When i put in my Geforce FX 5200 and put in the PNY FX5200 Driver Installation CD it successful installed...but then proceeded to give me a blue screen 15 seconds later saying its going to shut down to prevent any error. when i reboot...15 seconds in the blue screen pops out again saying its going to shut down to prevent any errors...soo the only way the error message would go away would be to go back and use onboard....now every time it boots up it says one of the VGA doesnt work.

i went to device manager and clicked on FX 5200 and it said "Windows has stopped this device because it has reported problems. (Code 43)

Click 'Check for solutions' to send data about this device to Microsoft and to see if there is a solution available."
So...i proceeded to click "update driver" and "search automatically online" and it failed. 
help anyone?:sigh:


----------



## sinclair_tm (Mar 11, 2005)

have you tried downloading and installing nvidia's vista driver yet, from nvidia?


----------



## dai (Jul 2, 2004)

i think the newer drivers only support ver.6,7 and 8 cards,you need to check before d/ling


----------



## kodi (Jun 30, 2004)

My 5200 works in Vista with the XP drivers as there was no vista drivers when beta 2 came out.


----------



## KamikazeX (Jul 13, 2005)

where could i get the xp drivers? because the drivers that came with the disc doesnt work


----------



## Doby (Jan 17, 2006)

http://www.nvidia.com/object/winxp_2k_93.71.html

Thats the latest *XP driver* for the FX 5200, there are older versions of this driver avlable as well but I suspect thats whats on your cd that won't work.
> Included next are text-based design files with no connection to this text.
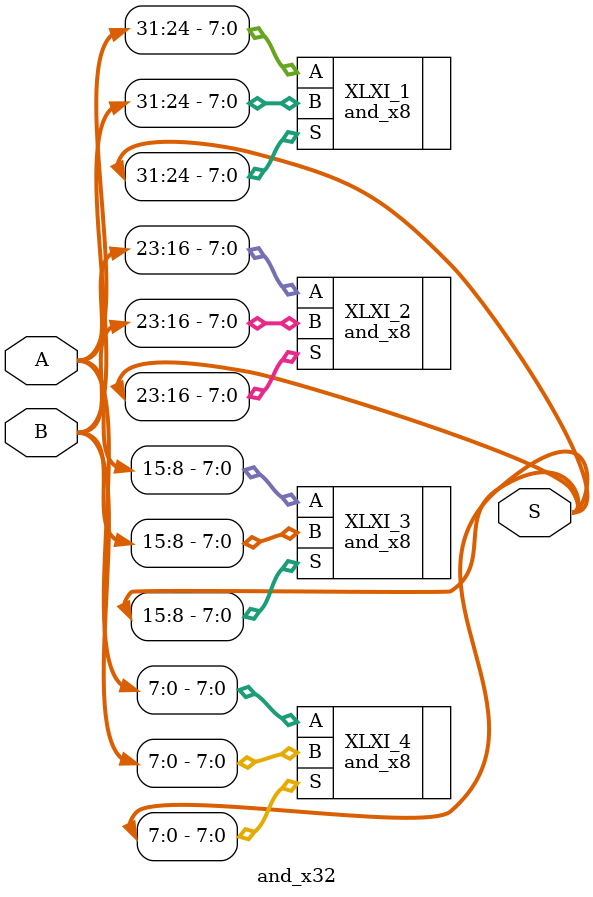
<source format=v>
`timescale 1ns / 1ps

module and_x32(A, 
               B, 
               S);

    input [31:0] A;
    input [31:0] B;
   output [31:0] S;
   
   
   and_x8 XLXI_1 (.A(A[31:24]), 
                  .B(B[31:24]), 
                  .S(S[31:24]));
   and_x8 XLXI_2 (.A(A[23:16]), 
                  .B(B[23:16]), 
                  .S(S[23:16]));
   and_x8 XLXI_3 (.A(A[15:8]), 
                  .B(B[15:8]), 
                  .S(S[15:8]));
   and_x8 XLXI_4 (.A(A[7:0]), 
                  .B(B[7:0]), 
                  .S(S[7:0]));
endmodule

</source>
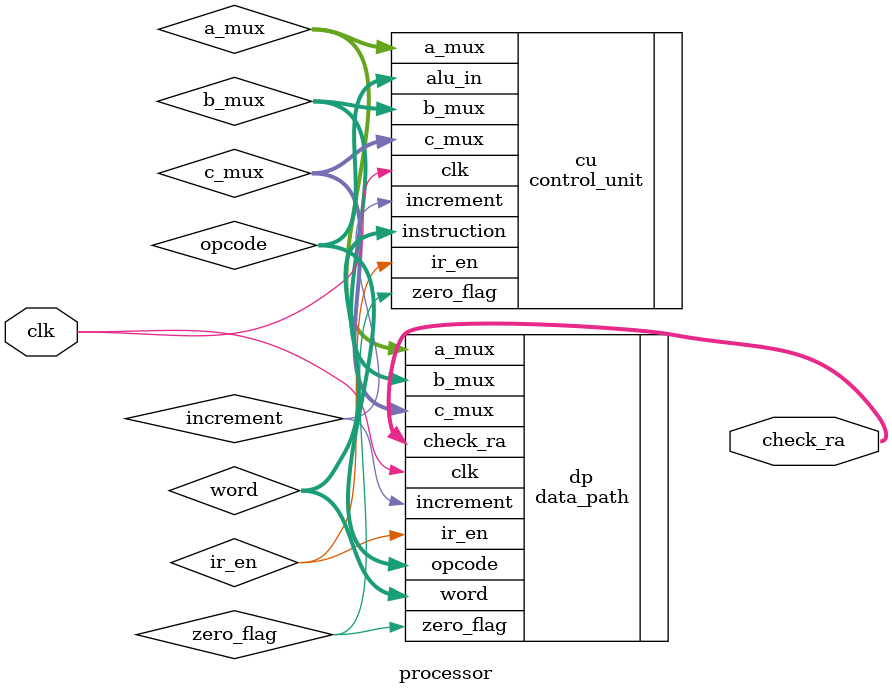
<source format=v>
module processor(clk, check_ra);
	input clk;
	wire increment,ir_en;
	wire [15:0] word;
	wire [1:0] a_mux,b_mux,c_mux;
	wire [2:0]opcode;
	wire zero_flag;
	output [15:0]check_ra;
	
	data_path dp (
	.clk(clk),
	.word(word),
	.increment(increment),
	.a_mux(a_mux),
	.b_mux(b_mux),
	.c_mux(c_mux),
	.opcode(opcode),
	.ir_en(ir_en),
	.zero_flag(zero_flag),
	.check_ra(check_ra));
	
	
	control_unit cu (.clk(clk),
	.instruction(word),
	.increment(increment),
	.a_mux(a_mux),
	.b_mux(b_mux),
	.c_mux(c_mux),
	.alu_in(opcode),
	.ir_en(ir_en),
	.zero_flag(zero_flag));
	
endmodule

</source>
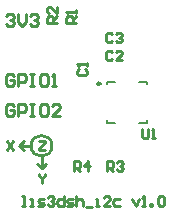
<source format=gto>
G04 Layer_Color=15132400*
%FSLAX25Y25*%
%MOIN*%
G70*
G01*
G75*
%ADD21C,0.01000*%
%ADD23C,0.00984*%
%ADD24C,0.00787*%
D21*
X140500Y435000D02*
G03*
X140500Y435000I-3500J0D01*
G01*
X129500D02*
X133500D01*
X137000Y427500D02*
Y431500D01*
Y427500D02*
X138500Y429000D01*
X135500D02*
X137000Y427500D01*
X129500Y435000D02*
X131000Y436500D01*
X129500Y435000D02*
X131000Y433500D01*
X170500Y440699D02*
Y438033D01*
X171033Y437500D01*
X172099D01*
X172633Y438033D01*
Y440699D01*
X173699Y437500D02*
X174765D01*
X174232D01*
Y440699D01*
X173699Y440166D01*
X147832Y426699D02*
Y429898D01*
X149431D01*
X149964Y429365D01*
Y428298D01*
X149431Y427765D01*
X147832D01*
X148898D02*
X149964Y426699D01*
X152630D02*
Y429898D01*
X151031Y428298D01*
X153163D01*
X158832Y426699D02*
Y429898D01*
X160431D01*
X160964Y429365D01*
Y428298D01*
X160431Y427765D01*
X158832D01*
X159898D02*
X160964Y426699D01*
X162031Y429365D02*
X162564Y429898D01*
X163630D01*
X164163Y429365D01*
Y428832D01*
X163630Y428298D01*
X163097D01*
X163630D01*
X164163Y427765D01*
Y427232D01*
X163630Y426699D01*
X162564D01*
X162031Y427232D01*
X142000Y476000D02*
X138801D01*
Y477599D01*
X139334Y478133D01*
X140401D01*
X140934Y477599D01*
Y476000D01*
Y477066D02*
X142000Y478133D01*
Y481332D02*
Y479199D01*
X139867Y481332D01*
X139334D01*
X138801Y480798D01*
Y479732D01*
X139334Y479199D01*
X148500Y476000D02*
X145301D01*
Y477599D01*
X145834Y478133D01*
X146900D01*
X147434Y477599D01*
Y476000D01*
Y477066D02*
X148500Y478133D01*
Y479199D02*
Y480265D01*
Y479732D01*
X145301D01*
X145834Y479199D01*
X160633Y472166D02*
X160099Y472699D01*
X159033D01*
X158500Y472166D01*
Y470033D01*
X159033Y469500D01*
X160099D01*
X160633Y470033D01*
X161699Y472166D02*
X162232Y472699D01*
X163298D01*
X163832Y472166D01*
Y471633D01*
X163298Y471100D01*
X162765D01*
X163298D01*
X163832Y470566D01*
Y470033D01*
X163298Y469500D01*
X162232D01*
X161699Y470033D01*
X160633Y466166D02*
X160099Y466699D01*
X159033D01*
X158500Y466166D01*
Y464033D01*
X159033Y463500D01*
X160099D01*
X160633Y464033D01*
X163832Y463500D02*
X161699D01*
X163832Y465633D01*
Y466166D01*
X163298Y466699D01*
X162232D01*
X161699Y466166D01*
X149334Y460633D02*
X148801Y460100D01*
Y459033D01*
X149334Y458500D01*
X151467D01*
X152000Y459033D01*
Y460100D01*
X151467Y460633D01*
X152000Y461699D02*
Y462765D01*
Y462232D01*
X148801D01*
X149334Y461699D01*
X130500Y415000D02*
X131566D01*
X131033D01*
Y418199D01*
X130500D01*
X133166Y415000D02*
X134232D01*
X133699D01*
Y417133D01*
X133166D01*
X135832Y415000D02*
X137431D01*
X137964Y415533D01*
X137431Y416066D01*
X136365D01*
X135832Y416600D01*
X136365Y417133D01*
X137964D01*
X139031Y417666D02*
X139564Y418199D01*
X140630D01*
X141163Y417666D01*
Y417133D01*
X140630Y416600D01*
X140097D01*
X140630D01*
X141163Y416066D01*
Y415533D01*
X140630Y415000D01*
X139564D01*
X139031Y415533D01*
X144362Y418199D02*
Y415000D01*
X142763D01*
X142229Y415533D01*
Y416600D01*
X142763Y417133D01*
X144362D01*
X145429Y415000D02*
X147028D01*
X147561Y415533D01*
X147028Y416066D01*
X145962D01*
X145429Y416600D01*
X145962Y417133D01*
X147561D01*
X148627Y418199D02*
Y415000D01*
Y416600D01*
X149161Y417133D01*
X150227D01*
X150760Y416600D01*
Y415000D01*
X151826Y414467D02*
X153959D01*
X155025Y415000D02*
X156092D01*
X155559D01*
Y417133D01*
X155025D01*
X159824Y415000D02*
X157691D01*
X159824Y417133D01*
Y417666D01*
X159291Y418199D01*
X158224D01*
X157691Y417666D01*
X163023Y417133D02*
X161423D01*
X160890Y416600D01*
Y415533D01*
X161423Y415000D01*
X163023D01*
X167288Y417133D02*
X168354Y415000D01*
X169421Y417133D01*
X170487Y415000D02*
X171553D01*
X171020D01*
Y418199D01*
X170487Y417666D01*
X173153Y415000D02*
Y415533D01*
X173686D01*
Y415000D01*
X173153D01*
X175819Y417666D02*
X176352Y418199D01*
X177418D01*
X177951Y417666D01*
Y415533D01*
X177418Y415000D01*
X176352D01*
X175819Y415533D01*
Y417666D01*
X127666Y448332D02*
X126999Y448999D01*
X125666D01*
X125000Y448332D01*
Y445666D01*
X125666Y445000D01*
X126999D01*
X127666Y445666D01*
Y446999D01*
X126333D01*
X128999Y445000D02*
Y448999D01*
X130998D01*
X131665Y448332D01*
Y446999D01*
X130998Y446333D01*
X128999D01*
X132997Y448999D02*
X134330D01*
X133664D01*
Y445000D01*
X132997D01*
X134330D01*
X138329Y448999D02*
X136996D01*
X136330Y448332D01*
Y445666D01*
X136996Y445000D01*
X138329D01*
X138996Y445666D01*
Y448332D01*
X138329Y448999D01*
X142994Y445000D02*
X140328D01*
X142994Y447666D01*
Y448332D01*
X142328Y448999D01*
X140995D01*
X140328Y448332D01*
X127666Y458332D02*
X126999Y458999D01*
X125666D01*
X125000Y458332D01*
Y455666D01*
X125666Y455000D01*
X126999D01*
X127666Y455666D01*
Y456999D01*
X126333D01*
X128999Y455000D02*
Y458999D01*
X130998D01*
X131665Y458332D01*
Y456999D01*
X130998Y456333D01*
X128999D01*
X132997Y458999D02*
X134330D01*
X133664D01*
Y455000D01*
X132997D01*
X134330D01*
X138329Y458999D02*
X136996D01*
X136330Y458332D01*
Y455666D01*
X136996Y455000D01*
X138329D01*
X138996Y455666D01*
Y458332D01*
X138329Y458999D01*
X140328Y455000D02*
X141661D01*
X140995D01*
Y458999D01*
X140328Y458332D01*
X125000Y478332D02*
X125666Y478999D01*
X126999D01*
X127666Y478332D01*
Y477666D01*
X126999Y476999D01*
X126333D01*
X126999D01*
X127666Y476333D01*
Y475666D01*
X126999Y475000D01*
X125666D01*
X125000Y475666D01*
X128999Y478999D02*
Y476333D01*
X130332Y475000D01*
X131665Y476333D01*
Y478999D01*
X132997Y478332D02*
X133664Y478999D01*
X134997D01*
X135663Y478332D01*
Y477666D01*
X134997Y476999D01*
X134330D01*
X134997D01*
X135663Y476333D01*
Y475666D01*
X134997Y475000D01*
X133664D01*
X132997Y475666D01*
X136000Y436699D02*
X138133D01*
Y436166D01*
X136000Y434033D01*
Y433500D01*
X138133D01*
X136000Y425699D02*
Y425166D01*
X137066Y424099D01*
X138133Y425166D01*
Y425699D01*
X137066Y424099D02*
Y422500D01*
X125500Y436699D02*
X127633Y433500D01*
Y436699D02*
X125500Y433500D01*
D23*
X156642Y455701D02*
G03*
X156642Y455701I-492J0D01*
G01*
D24*
X158709Y442709D02*
X161465D01*
X158709D02*
Y443496D01*
X169535Y442709D02*
X172291D01*
Y443496D01*
Y455504D02*
Y456291D01*
X169535D02*
X172291D01*
X158709D02*
X161465D01*
X158709Y455504D02*
Y456291D01*
M02*

</source>
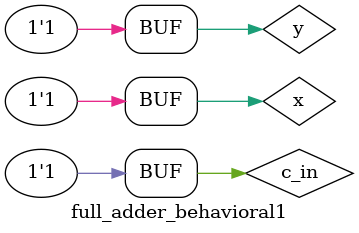
<source format=v>

`timescale 1ns / 1ps

module full_adder_behavioral1;

	// Inputs
	reg x;
	reg y;
  	reg c_in;

	// Outputs
	wire sum;
  	wire c_out;

	// Instantiate the Unit Under Test (UUT)
	full_adder_behavioral uut (
      	.x(x), 
      	.y(y), 
      	.c_in(c_in),
      	.sum(sum),
      	.c_out(c_out)
	);

	initial begin
      $dumpfile("dump.vcd");
      $dumpvars(1); // Xilinx will not generate these two lines
		// Initialize Inputs
		x = 0;
		y = 0;
      	c_in = 0;
      	#100;
      
      	x = 0;
		y = 0;
      	c_in = 1;
      	#100;
        
      	x = 0;
		y = 1;
      	c_in = 0;
      	#100;
      
      	x = 0;
		y = 1;
      	c_in = 1;
      	#100;
        
      	x = 1;
		y = 0;
      	c_in = 0;
      	#100;
       
      	x = 1;
		y = 0;
      	c_in = 1;
      	#100;
      
      	x = 1;
		y = 1;
  		c_in = 0;
      	#100;

      	x = 1;
		y = 1;
  		c_in = 1;
      	#100;
	end
endmodule


</source>
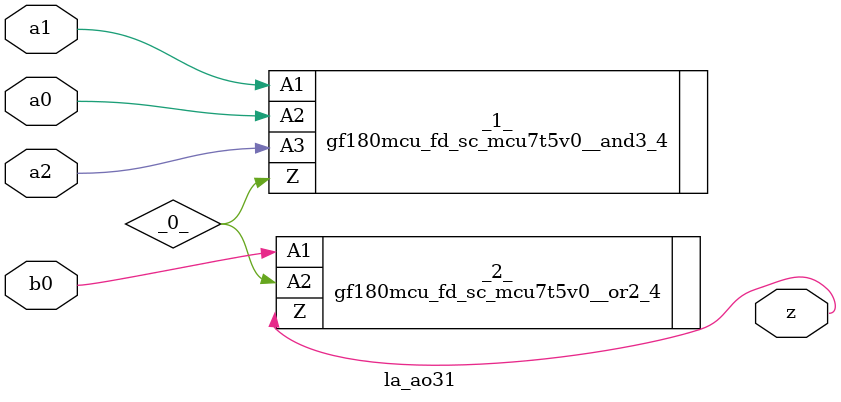
<source format=v>

/* Generated by Yosys 0.44 (git sha1 80ba43d26, g++ 11.4.0-1ubuntu1~22.04 -fPIC -O3) */

(* top =  1  *)
(* src = "generated" *)
(* keep_hierarchy *)
module la_ao31 (
    a0,
    a1,
    a2,
    b0,
    z
);
  wire _0_;
  (* src = "generated" *)
  input a0;
  wire a0;
  (* src = "generated" *)
  input a1;
  wire a1;
  (* src = "generated" *)
  input a2;
  wire a2;
  (* src = "generated" *)
  input b0;
  wire b0;
  (* src = "generated" *)
  output z;
  wire z;
  gf180mcu_fd_sc_mcu7t5v0__and3_4 _1_ (
      .A1(a1),
      .A2(a0),
      .A3(a2),
      .Z (_0_)
  );
  gf180mcu_fd_sc_mcu7t5v0__or2_4 _2_ (
      .A1(b0),
      .A2(_0_),
      .Z (z)
  );
endmodule

</source>
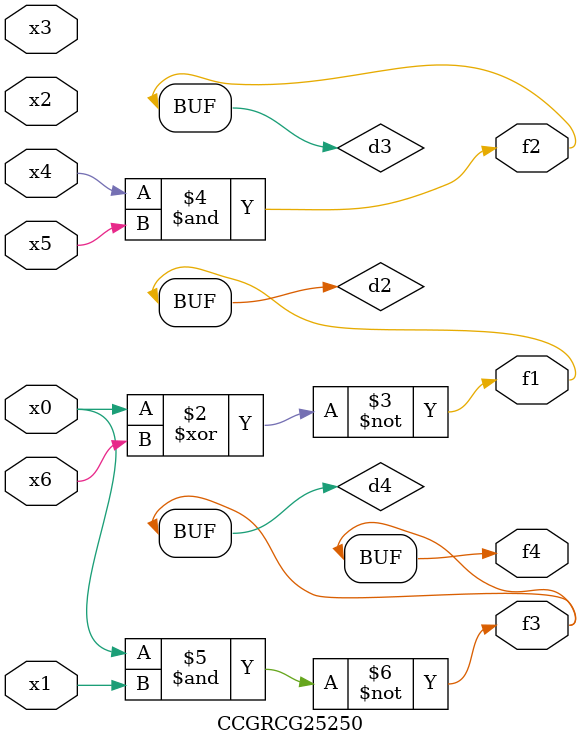
<source format=v>
module CCGRCG25250(
	input x0, x1, x2, x3, x4, x5, x6,
	output f1, f2, f3, f4
);

	wire d1, d2, d3, d4;

	nor (d1, x0);
	xnor (d2, x0, x6);
	and (d3, x4, x5);
	nand (d4, x0, x1);
	assign f1 = d2;
	assign f2 = d3;
	assign f3 = d4;
	assign f4 = d4;
endmodule

</source>
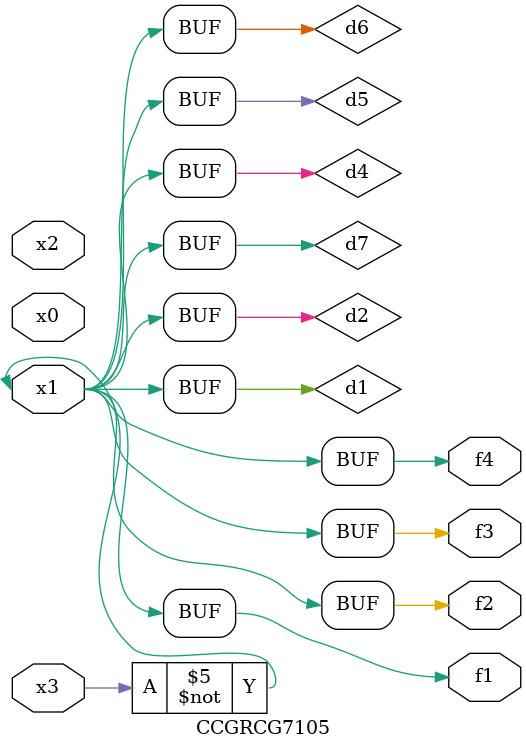
<source format=v>
module CCGRCG7105(
	input x0, x1, x2, x3,
	output f1, f2, f3, f4
);

	wire d1, d2, d3, d4, d5, d6, d7;

	not (d1, x3);
	buf (d2, x1);
	xnor (d3, d1, d2);
	nor (d4, d1);
	buf (d5, d1, d2);
	buf (d6, d4, d5);
	nand (d7, d4);
	assign f1 = d6;
	assign f2 = d7;
	assign f3 = d6;
	assign f4 = d6;
endmodule

</source>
Nvida does not list a vista driver for the FX5200


----------



## koala (Mar 27, 2005)

*Forceware 84.21* is compatible with the FX 5200.


----------



## KamikazeX (Jul 13, 2005)

thanks for the help guys:laugh:


----------



## Edd01 (Feb 24, 2005)

http://www.pny.com/support/drivers/?prod=verto has bothe version 32 and 64 check which one you have to make sure or else you'll just error yourself.


----------



## KamikazeX (Jul 13, 2005)

*Re: Nvidia GeForce FX 5200 on Vista driver error*

soo its been like 4 months now and i just upgraded to a XFX Geforce 8500GT
and now im having problems getting the damn graphic card to work!!
whenever i click counterstrike source or warcraft 3, as the game is loading, a blue screen pops out and restarts my computer!!!
also with my geforce fx 5200 i had a vista rating of 2.5 for graphics and a 2.5 for gaming graphics and now with my geforce 8500gt is only giving me a rating of 1.0 for graphics and 1.0 for gaming graphics!! ***?!
im using DVI connection and not analog if that matters and i tried installing the drivers but it seems like it installed well.


----------



## dai (Jul 2, 2004)

*Re: Nvidia GeForce FX 5200 on Vista driver error*

try these drivers
http://www.nvidia.com/object/winvista_x86_162.22.html


----------



## KamikazeX (Jul 13, 2005)

*Re: Nvidia GeForce FX 5200 on Vista driver error*

wow thanks man. *** useless disc that comes with my card... sigh i installed the same driver from the disc about 3 times...whoo hoo now my windows index is 4.8 with this card again thanks alot


----------